WHAT IS REQUIRED
For the entries that follow, report how many lines include the word "less" and add nothing.

━━━━━━━━━━━━━━━━━━━━━━━━━━━━━━

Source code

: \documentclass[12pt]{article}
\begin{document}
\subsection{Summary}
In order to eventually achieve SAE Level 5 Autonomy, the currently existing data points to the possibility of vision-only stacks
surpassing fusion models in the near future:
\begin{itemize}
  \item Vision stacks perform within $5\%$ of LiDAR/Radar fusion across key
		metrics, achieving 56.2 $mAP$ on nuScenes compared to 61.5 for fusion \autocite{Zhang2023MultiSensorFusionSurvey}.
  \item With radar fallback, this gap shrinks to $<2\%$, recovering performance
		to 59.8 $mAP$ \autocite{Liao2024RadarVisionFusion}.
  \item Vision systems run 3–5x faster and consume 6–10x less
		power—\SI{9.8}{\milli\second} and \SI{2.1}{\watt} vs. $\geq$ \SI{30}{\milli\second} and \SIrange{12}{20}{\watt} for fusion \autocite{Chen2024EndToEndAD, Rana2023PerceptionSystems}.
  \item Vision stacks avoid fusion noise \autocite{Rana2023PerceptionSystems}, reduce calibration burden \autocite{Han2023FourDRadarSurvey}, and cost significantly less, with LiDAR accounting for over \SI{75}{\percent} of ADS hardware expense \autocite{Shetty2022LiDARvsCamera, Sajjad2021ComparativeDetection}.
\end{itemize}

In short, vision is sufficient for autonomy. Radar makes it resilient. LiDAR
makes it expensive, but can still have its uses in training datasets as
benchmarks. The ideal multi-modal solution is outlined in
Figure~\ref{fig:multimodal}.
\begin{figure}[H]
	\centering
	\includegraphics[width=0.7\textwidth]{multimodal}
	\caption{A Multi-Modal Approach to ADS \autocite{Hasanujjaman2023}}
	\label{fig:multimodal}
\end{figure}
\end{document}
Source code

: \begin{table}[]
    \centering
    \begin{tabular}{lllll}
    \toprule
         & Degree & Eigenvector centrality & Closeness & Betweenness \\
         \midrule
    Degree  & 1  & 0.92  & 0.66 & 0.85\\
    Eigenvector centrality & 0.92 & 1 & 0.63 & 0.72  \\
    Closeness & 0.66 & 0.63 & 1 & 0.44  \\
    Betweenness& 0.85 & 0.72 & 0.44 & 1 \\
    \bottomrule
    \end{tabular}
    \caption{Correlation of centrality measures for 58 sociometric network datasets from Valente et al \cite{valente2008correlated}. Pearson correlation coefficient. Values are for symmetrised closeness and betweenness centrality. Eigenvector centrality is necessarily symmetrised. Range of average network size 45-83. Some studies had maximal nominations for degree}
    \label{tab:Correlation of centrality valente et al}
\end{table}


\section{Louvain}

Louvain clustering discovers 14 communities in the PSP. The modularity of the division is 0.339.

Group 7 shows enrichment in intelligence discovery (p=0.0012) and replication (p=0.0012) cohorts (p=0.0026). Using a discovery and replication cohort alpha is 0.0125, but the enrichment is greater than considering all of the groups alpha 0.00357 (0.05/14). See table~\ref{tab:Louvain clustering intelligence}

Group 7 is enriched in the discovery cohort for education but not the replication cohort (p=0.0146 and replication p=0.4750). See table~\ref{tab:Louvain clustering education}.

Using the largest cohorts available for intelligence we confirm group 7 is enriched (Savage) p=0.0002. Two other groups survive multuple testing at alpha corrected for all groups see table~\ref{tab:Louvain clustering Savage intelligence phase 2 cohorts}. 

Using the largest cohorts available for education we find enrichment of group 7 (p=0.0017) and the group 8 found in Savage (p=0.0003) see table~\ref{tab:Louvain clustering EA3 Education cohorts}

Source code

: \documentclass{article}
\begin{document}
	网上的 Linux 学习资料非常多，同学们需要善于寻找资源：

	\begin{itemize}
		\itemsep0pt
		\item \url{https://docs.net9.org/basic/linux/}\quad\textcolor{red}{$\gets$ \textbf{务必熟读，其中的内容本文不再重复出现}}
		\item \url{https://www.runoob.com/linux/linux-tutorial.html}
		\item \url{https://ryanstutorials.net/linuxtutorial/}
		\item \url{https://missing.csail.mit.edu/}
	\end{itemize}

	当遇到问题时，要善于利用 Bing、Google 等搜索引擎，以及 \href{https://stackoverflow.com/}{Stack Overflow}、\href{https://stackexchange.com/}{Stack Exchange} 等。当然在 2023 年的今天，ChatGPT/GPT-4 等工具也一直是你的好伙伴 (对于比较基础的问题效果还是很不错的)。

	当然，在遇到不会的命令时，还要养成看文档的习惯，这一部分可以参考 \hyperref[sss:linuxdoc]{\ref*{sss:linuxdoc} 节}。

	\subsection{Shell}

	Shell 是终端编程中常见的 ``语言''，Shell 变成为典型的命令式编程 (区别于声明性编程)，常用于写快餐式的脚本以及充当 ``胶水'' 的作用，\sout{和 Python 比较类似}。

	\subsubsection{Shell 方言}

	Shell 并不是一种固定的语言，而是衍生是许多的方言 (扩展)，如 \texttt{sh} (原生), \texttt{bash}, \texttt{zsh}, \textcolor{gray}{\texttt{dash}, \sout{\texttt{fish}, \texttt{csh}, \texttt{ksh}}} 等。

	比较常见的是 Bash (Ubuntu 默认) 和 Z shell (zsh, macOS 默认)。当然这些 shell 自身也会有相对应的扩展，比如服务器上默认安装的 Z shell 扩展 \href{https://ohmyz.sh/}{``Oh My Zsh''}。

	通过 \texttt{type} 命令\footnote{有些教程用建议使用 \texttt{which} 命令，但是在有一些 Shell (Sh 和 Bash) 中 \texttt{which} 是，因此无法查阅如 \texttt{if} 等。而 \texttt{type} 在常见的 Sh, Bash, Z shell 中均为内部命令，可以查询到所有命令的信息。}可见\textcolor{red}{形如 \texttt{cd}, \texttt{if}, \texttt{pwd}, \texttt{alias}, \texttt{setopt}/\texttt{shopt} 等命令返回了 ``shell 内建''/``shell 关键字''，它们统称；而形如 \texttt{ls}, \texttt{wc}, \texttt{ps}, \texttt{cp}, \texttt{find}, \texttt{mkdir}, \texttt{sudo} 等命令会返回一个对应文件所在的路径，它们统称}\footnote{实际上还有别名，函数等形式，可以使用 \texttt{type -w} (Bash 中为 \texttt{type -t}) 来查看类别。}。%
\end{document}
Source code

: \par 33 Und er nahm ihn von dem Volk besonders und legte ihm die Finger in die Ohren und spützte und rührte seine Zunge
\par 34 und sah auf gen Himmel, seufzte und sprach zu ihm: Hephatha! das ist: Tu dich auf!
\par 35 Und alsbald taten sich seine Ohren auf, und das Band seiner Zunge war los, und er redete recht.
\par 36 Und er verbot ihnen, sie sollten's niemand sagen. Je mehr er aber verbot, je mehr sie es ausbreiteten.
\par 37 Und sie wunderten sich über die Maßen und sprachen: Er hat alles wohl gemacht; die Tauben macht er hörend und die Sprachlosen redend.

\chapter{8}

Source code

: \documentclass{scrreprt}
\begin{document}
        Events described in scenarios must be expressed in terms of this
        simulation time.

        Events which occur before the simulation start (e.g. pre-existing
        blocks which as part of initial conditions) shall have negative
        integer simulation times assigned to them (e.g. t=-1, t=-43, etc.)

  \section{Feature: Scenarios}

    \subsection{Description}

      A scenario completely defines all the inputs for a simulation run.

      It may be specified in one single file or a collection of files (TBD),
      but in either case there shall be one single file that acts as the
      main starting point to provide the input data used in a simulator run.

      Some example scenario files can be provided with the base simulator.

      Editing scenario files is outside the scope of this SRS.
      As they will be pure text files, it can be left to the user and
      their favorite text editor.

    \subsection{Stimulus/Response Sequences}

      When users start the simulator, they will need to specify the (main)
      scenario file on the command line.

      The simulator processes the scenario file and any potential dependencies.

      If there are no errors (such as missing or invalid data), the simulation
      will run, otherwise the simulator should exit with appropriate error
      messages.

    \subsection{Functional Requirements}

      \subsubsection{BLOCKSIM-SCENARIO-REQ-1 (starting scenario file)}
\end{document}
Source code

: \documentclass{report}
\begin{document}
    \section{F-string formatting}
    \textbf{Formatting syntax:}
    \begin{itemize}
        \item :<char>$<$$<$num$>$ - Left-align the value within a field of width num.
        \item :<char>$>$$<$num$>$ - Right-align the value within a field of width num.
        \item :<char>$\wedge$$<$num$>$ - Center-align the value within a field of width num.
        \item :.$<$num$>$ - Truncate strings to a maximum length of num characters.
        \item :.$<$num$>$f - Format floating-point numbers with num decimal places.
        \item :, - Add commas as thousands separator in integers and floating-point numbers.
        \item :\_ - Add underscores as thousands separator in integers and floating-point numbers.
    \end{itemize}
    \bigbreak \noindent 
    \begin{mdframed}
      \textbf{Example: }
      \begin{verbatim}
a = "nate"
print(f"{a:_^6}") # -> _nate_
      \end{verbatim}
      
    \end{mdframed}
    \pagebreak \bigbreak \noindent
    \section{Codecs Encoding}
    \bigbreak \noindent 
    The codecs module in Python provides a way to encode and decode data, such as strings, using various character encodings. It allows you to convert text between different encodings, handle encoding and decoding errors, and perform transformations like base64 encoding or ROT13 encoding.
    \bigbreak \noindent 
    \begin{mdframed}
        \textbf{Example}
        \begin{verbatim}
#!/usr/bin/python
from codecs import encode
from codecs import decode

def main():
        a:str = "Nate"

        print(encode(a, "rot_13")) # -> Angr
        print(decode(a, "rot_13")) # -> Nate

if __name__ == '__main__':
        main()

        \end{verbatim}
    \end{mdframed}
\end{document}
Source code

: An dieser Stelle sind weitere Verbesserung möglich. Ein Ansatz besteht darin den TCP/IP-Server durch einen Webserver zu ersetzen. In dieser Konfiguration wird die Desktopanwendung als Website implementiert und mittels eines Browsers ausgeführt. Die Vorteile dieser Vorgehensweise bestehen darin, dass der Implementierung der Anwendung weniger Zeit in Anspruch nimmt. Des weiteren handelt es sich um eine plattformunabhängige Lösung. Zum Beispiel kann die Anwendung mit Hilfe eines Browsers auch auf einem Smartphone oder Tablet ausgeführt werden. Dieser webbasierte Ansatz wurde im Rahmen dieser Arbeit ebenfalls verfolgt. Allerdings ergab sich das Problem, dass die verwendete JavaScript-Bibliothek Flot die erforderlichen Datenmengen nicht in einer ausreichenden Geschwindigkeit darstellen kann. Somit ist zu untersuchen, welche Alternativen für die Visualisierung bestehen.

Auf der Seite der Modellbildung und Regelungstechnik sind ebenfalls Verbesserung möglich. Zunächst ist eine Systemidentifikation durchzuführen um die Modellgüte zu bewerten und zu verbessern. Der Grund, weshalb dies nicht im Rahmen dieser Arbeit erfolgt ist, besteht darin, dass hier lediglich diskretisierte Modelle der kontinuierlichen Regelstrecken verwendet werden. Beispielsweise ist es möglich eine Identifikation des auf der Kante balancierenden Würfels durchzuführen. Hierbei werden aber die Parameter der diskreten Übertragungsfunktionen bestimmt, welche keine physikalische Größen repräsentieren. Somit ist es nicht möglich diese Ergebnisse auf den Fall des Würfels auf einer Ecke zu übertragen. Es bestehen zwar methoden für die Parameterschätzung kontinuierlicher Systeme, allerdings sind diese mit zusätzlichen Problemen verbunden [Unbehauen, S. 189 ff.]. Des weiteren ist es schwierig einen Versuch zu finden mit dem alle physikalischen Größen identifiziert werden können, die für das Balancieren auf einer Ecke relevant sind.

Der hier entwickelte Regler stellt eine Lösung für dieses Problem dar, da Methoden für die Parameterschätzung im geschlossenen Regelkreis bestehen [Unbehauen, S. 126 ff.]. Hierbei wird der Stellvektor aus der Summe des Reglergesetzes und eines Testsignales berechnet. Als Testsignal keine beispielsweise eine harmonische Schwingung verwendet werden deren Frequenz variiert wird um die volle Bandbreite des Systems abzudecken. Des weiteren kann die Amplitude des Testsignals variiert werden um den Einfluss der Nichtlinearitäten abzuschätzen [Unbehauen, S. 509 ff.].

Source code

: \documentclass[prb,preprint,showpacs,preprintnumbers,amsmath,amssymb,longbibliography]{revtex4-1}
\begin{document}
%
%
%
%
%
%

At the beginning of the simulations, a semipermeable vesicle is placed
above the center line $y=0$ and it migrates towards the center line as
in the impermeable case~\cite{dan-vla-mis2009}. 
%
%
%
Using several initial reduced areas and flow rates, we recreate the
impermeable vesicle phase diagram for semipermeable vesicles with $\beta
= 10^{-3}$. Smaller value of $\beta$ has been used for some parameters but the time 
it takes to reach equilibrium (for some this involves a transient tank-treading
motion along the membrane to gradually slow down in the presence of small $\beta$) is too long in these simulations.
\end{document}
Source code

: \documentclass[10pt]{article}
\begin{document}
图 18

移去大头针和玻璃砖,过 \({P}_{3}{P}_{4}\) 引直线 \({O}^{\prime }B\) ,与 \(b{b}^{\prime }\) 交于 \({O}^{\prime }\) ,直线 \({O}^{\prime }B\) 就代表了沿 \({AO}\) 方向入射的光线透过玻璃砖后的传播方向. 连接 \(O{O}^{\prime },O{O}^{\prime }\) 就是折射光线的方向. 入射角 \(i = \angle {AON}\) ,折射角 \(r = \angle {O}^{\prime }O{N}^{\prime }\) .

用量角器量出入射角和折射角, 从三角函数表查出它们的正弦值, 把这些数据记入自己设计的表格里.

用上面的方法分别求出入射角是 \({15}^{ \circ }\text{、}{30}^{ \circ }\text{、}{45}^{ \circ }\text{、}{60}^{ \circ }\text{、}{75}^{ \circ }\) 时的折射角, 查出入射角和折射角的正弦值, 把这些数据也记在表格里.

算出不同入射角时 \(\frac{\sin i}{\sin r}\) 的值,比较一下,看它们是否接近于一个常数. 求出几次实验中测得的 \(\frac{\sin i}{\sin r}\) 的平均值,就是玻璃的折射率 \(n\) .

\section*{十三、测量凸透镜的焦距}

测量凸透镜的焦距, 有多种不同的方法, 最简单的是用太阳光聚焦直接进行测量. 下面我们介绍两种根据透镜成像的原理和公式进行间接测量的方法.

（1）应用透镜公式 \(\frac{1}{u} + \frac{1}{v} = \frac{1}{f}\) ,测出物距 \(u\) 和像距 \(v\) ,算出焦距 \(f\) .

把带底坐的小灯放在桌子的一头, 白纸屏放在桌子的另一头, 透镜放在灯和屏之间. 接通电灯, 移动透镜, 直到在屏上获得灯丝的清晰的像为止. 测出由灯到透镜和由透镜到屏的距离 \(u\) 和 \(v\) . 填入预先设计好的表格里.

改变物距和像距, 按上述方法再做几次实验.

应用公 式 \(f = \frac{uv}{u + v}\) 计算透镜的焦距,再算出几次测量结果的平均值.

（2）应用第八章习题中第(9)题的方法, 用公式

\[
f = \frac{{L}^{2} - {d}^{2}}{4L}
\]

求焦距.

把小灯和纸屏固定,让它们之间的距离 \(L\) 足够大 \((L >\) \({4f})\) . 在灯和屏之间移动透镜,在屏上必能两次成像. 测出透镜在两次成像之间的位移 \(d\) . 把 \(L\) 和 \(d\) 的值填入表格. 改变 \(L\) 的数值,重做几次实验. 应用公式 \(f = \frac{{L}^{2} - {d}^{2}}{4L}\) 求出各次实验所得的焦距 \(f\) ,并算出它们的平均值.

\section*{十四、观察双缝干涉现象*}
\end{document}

━━━━━━━━━━━━━━━━━━━━━━━━━━━━━━

OUTPUT OF THE TASK
2